The concept of immune reconstitution inflammatory syndrome (IRIS) has recently been applied to patients with non-HIV infection with immune fluctuations. However, quantitative criteria to diagnose non-HIV IRIS have not been established. Similarly, immune-related adverse events (irAEs) caused by immune checkpoint inhibitors (ICIs) are also caused by immune fluctuations. No study has directly compared the immunological indicators of non-HIV IRIS and irAEs. Thus, we investigated whether irAEs can be included in non-HIV IRIS. We aimed to search for diagnostic biomarkers for non-HIV IRIS and to compare the immunopathogenesis of non-HIV IRIS and irAEs based on immunological indicators. We selected drug-induced hypersensitivity syndrome/drug reaction with eosinophilia and systemic symptoms (DIHS/DRESS) and dipeptidyl peptidase-4 inhibitor-associated bullous pemphigoid (DPP4i-BP) as underlying diseases of non-HIV IRIS. Blood cell counts, cytokines or chemokines, and herpesvirus-derived DNA in saliva were quantified and compared between IRIS/irAE-positive and -negative as well as non-HIV IRIS and irAEs groups. The DPP4i-BP group had a shorter incubation time to IRIS onset than the DIHS/DRESS group; the irAE group had a longer incubation time than the DIHS/DRESS group. A higher neutrophil-to-lymphocyte ratio and serum interferon gamma inducible protein 10 levels could be potential biomarkers of IRIS and irAEs onset; however, no useful cut-off values for diagnosis were indicated. Meanwhile, the transition of regulatory T cells (Tregs) from the baseline to the onset of IRIS or irAEs differed between IRIS in DIHS/DRESS and irAEs. Only the DIHS/DRESS group showed an increase of Epstein-Bar virus (EBV) (p < 0.0001) and human herpesvirus 6 (p < 0.05) positivity in saliva at the onset of IRIS compared to that at baseline. Although non-HIV IRIS and irAEs have a small number of common immunological indicators, the dynamics of Tregs, cytokines, or chemokines and positivity of herpesvirus-derived DNA in saliva differ, suggesting that non-HIV IRIS and irAEs should remain as separate entities.
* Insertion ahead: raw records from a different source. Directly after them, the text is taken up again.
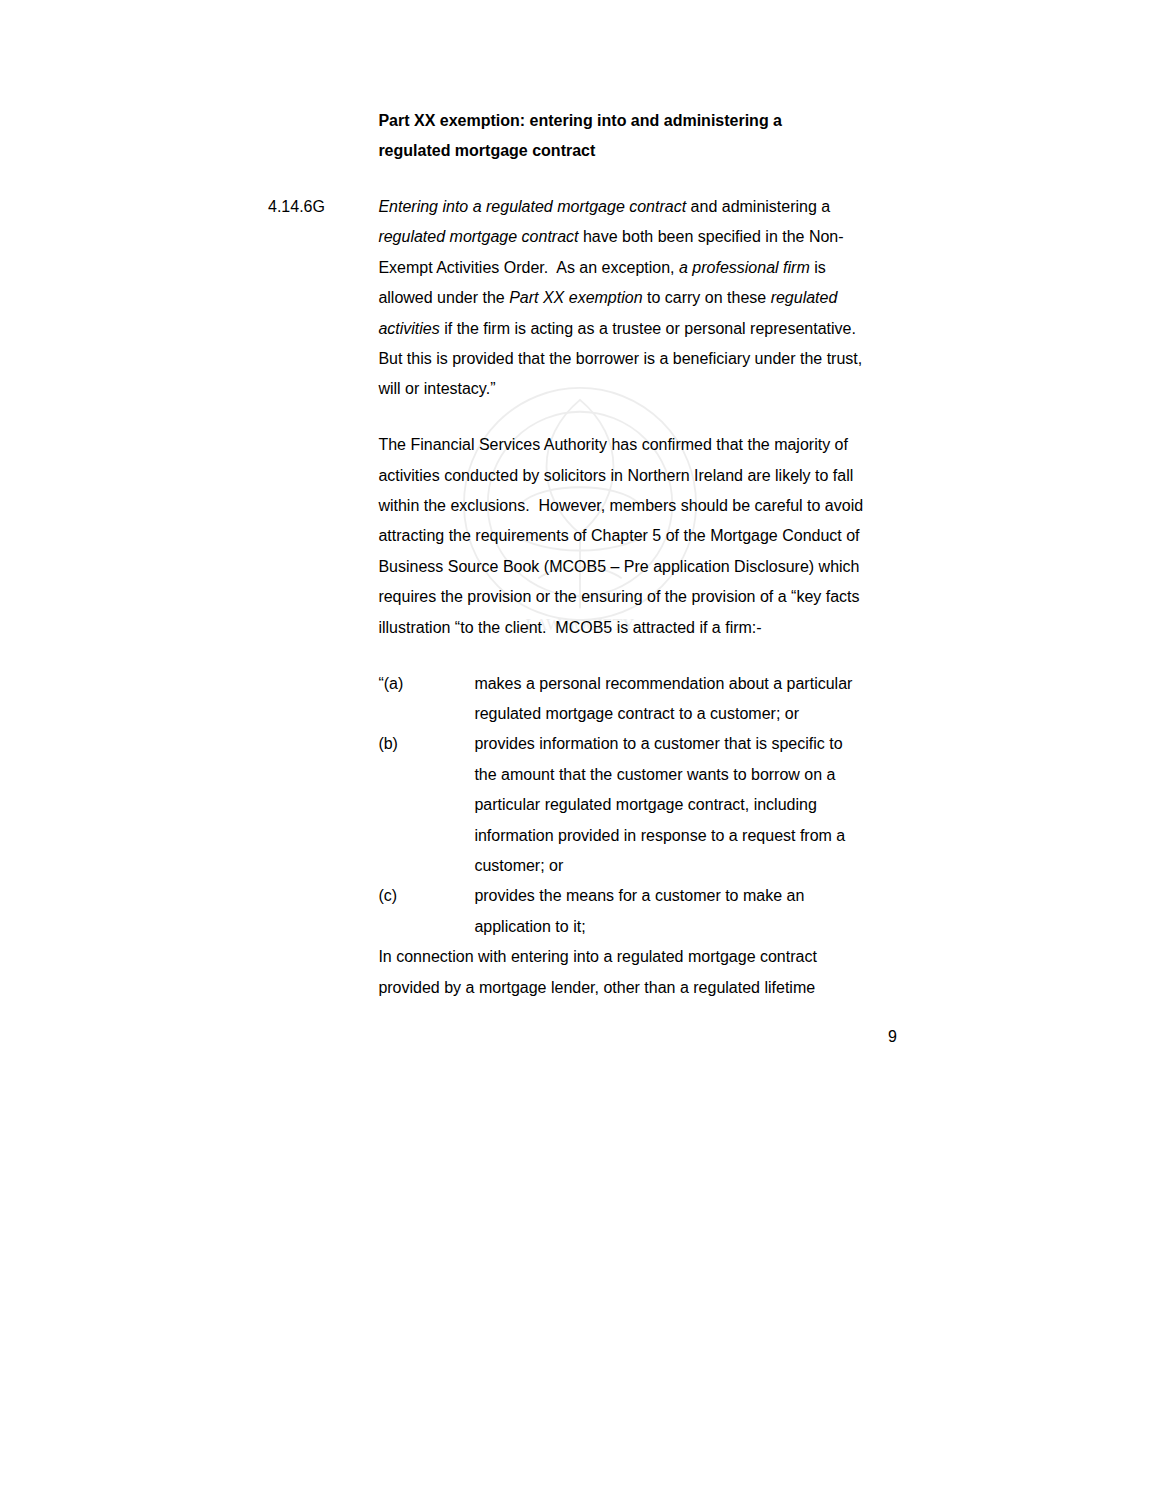LAW SOCIETY
Part XX exemption: entering into and administering a
regulated mortgage contract
4.14.6G
Entering into a regulated mortgage contract and administering a regulated mortgage contract have both been specified in the Non-Exempt Activities Order. As an exception, a professional firm is allowed under the Part XX exemption to carry on these regulated activities if the firm is acting as a trustee or personal representative. But this is provided that the borrower is a beneficiary under the trust, will or intestacy.”
The Financial Services Authority has confirmed that the majority of activities conducted by solicitors in Northern Ireland are likely to fall within the exclusions. However, members should be careful to avoid attracting the requirements of Chapter 5 of the Mortgage Conduct of Business Source Book (MCOB5 – Pre application Disclosure) which requires the provision or the ensuring of the provision of a “key facts illustration “to the client. MCOB5 is attracted if a firm:-
“(a)
makes a personal recommendation about a particular regulated mortgage contract to a customer; or
(b)
provides information to a customer that is specific to the amount that the customer wants to borrow on a particular regulated mortgage contract, including information provided in response to a request from a customer; or
(c)
provides the means for a customer to make an application to it;
In connection with entering into a regulated mortgage contract provided by a mortgage lender, other than a regulated lifetime
9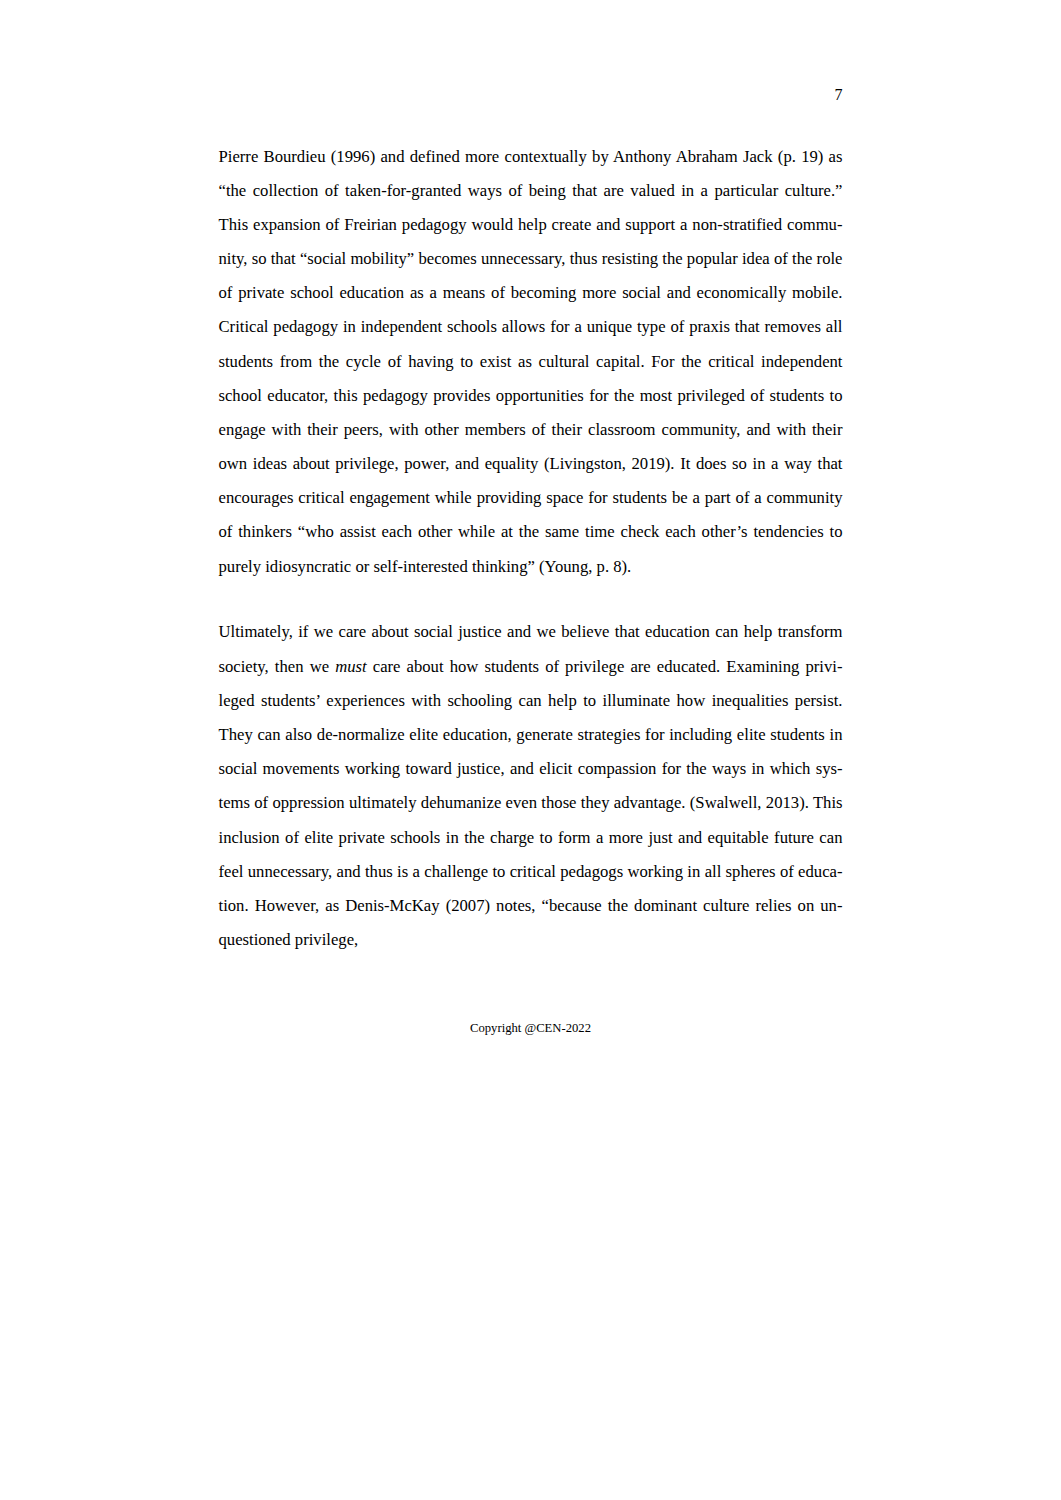7
Pierre Bourdieu (1996) and defined more contextually by Anthony Abraham Jack (p. 19) as “the collection of taken-for-granted ways of being that are valued in a particular culture.” This expansion of Freirian pedagogy would help create and support a non-stratified community, so that “social mobility” becomes unnecessary, thus resisting the popular idea of the role of private school education as a means of becoming more social and economically mobile. Critical pedagogy in independent schools allows for a unique type of praxis that removes all students from the cycle of having to exist as cultural capital. For the critical independent school educator, this pedagogy provides opportunities for the most privileged of students to engage with their peers, with other members of their classroom community, and with their own ideas about privilege, power, and equality (Livingston, 2019). It does so in a way that encourages critical engagement while providing space for students be a part of a community of thinkers “who assist each other while at the same time check each other’s tendencies to purely idiosyncratic or self-interested thinking” (Young, p. 8).
Ultimately, if we care about social justice and we believe that education can help transform society, then we must care about how students of privilege are educated. Examining privileged students’ experiences with schooling can help to illuminate how inequalities persist. They can also de-normalize elite education, generate strategies for including elite students in social movements working toward justice, and elicit compassion for the ways in which systems of oppression ultimately dehumanize even those they advantage. (Swalwell, 2013). This inclusion of elite private schools in the charge to form a more just and equitable future can feel unnecessary, and thus is a challenge to critical pedagogs working in all spheres of education. However, as Denis-McKay (2007) notes, “because the dominant culture relies on unquestioned privilege,
Copyright @CEN-2022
免疫重建炎症综合征(IRIS)的概念最近已应用于伴有免疫波动的非HIV感染患者。然而,诊断非HIV IRIS的定量标准尚未确立。同样,免疫检查点抑制剂(ICI)引起的免疫相关不良事件(irAE)也是由免疫波动所致。尚无研究直接比较非HIV IRIS和irAE的免疫指标。因此,我们研究了irAE是否可纳入非HIV IRIS。我们旨在寻找非HIV IRIS的诊断生物标志物,并基于免疫指标比较非HIV IRIS和irAE的免疫发病机制。我们选择药物性超敏反应综合征/伴嗜酸性粒细胞增多和全身症状的药物反应(DIHS/DRESS)以及二肽基肽酶-4抑制剂相关大疱性类天疱疮(DPP4i-BP)作为非HIV IRIS的基础疾病。对IRIS/irAE阳性和阴性以及非HIV IRIS和irAE组的血细胞计数、细胞因子或趋化因子以及唾液中疱疹病毒衍生的DNA进行定量和比较。DPP4i-BP组至IRIS发病的潜伏期短于DIHS/DRESS组;irAE组的潜伏期长于DIHS/DRESS组。较高的中性粒细胞与淋巴细胞比率和血清干扰素γ诱导蛋白10水平可能是IRIS和irAE发病的潜在生物标志物;然而,未表明有诊断的有用临界值。同时,DIHS/DRESS中的IRIS和irAE之间,从基线到IRIS或irAE发病时调节性T细胞(Treg)的转变有所不同。仅DIHS/DRESS组在IRIS发病时唾液中EB病毒(EBV)(p<0.0001)和人疱疹病毒6(p<0.05)阳性率较基线时增加。尽管非HIV IRIS和irAE有少量共同的免疫指标,但Treg、细胞因子或趋化因子的动态变化以及唾液中疱疹病毒衍生DNA的阳性率不同,这表明非HIV IRIS和irAE应仍作为独立的实体。